DIRECTIONS:
Only the lines below between the ones containing "609 174 4.39" and "842 914 1.60", inclusive, are to be reproduced, each exactly as it stands.

DATA FOR THIS EXERCISE:

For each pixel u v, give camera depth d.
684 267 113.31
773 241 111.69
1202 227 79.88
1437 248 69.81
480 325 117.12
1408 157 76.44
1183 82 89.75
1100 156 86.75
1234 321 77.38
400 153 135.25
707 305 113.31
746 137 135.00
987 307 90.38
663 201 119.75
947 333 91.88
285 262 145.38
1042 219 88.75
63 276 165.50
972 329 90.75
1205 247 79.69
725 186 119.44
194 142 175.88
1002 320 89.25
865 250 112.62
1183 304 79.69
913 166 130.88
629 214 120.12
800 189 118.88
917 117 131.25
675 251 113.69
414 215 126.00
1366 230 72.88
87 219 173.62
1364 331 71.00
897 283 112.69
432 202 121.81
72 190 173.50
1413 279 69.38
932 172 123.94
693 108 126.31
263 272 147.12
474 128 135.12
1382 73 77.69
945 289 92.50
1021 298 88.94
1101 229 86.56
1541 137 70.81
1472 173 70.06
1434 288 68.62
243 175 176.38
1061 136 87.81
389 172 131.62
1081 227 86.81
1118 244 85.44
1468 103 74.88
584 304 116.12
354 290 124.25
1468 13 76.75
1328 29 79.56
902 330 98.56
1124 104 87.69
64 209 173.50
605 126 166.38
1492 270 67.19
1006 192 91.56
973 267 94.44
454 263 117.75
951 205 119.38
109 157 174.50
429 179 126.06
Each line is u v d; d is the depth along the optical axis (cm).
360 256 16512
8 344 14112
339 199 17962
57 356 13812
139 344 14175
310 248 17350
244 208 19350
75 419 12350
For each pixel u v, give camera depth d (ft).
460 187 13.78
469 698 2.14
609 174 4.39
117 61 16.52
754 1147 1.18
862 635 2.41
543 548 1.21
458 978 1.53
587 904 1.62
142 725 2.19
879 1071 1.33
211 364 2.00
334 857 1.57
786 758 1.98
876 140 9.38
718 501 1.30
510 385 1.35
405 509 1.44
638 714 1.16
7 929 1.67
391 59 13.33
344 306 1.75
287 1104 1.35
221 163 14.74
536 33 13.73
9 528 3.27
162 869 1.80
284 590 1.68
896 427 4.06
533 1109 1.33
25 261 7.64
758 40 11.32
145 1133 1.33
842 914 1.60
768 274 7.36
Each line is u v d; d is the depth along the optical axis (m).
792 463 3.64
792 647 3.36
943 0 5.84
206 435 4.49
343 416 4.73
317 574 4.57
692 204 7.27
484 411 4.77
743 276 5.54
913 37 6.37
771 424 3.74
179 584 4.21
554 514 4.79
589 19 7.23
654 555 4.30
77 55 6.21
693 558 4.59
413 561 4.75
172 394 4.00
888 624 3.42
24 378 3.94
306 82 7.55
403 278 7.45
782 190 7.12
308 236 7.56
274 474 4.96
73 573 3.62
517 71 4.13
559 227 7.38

SOLUTION TO THE PROBLEM:
609 174 4.39
117 61 16.52
754 1147 1.18
862 635 2.41
543 548 1.21
458 978 1.53
587 904 1.62
142 725 2.19
879 1071 1.33
211 364 2.00
334 857 1.57
786 758 1.98
876 140 9.38
718 501 1.30
510 385 1.35
405 509 1.44
638 714 1.16
7 929 1.67
391 59 13.33
344 306 1.75
287 1104 1.35
221 163 14.74
536 33 13.73
9 528 3.27
162 869 1.80
284 590 1.68
896 427 4.06
533 1109 1.33
25 261 7.64
758 40 11.32
145 1133 1.33
842 914 1.60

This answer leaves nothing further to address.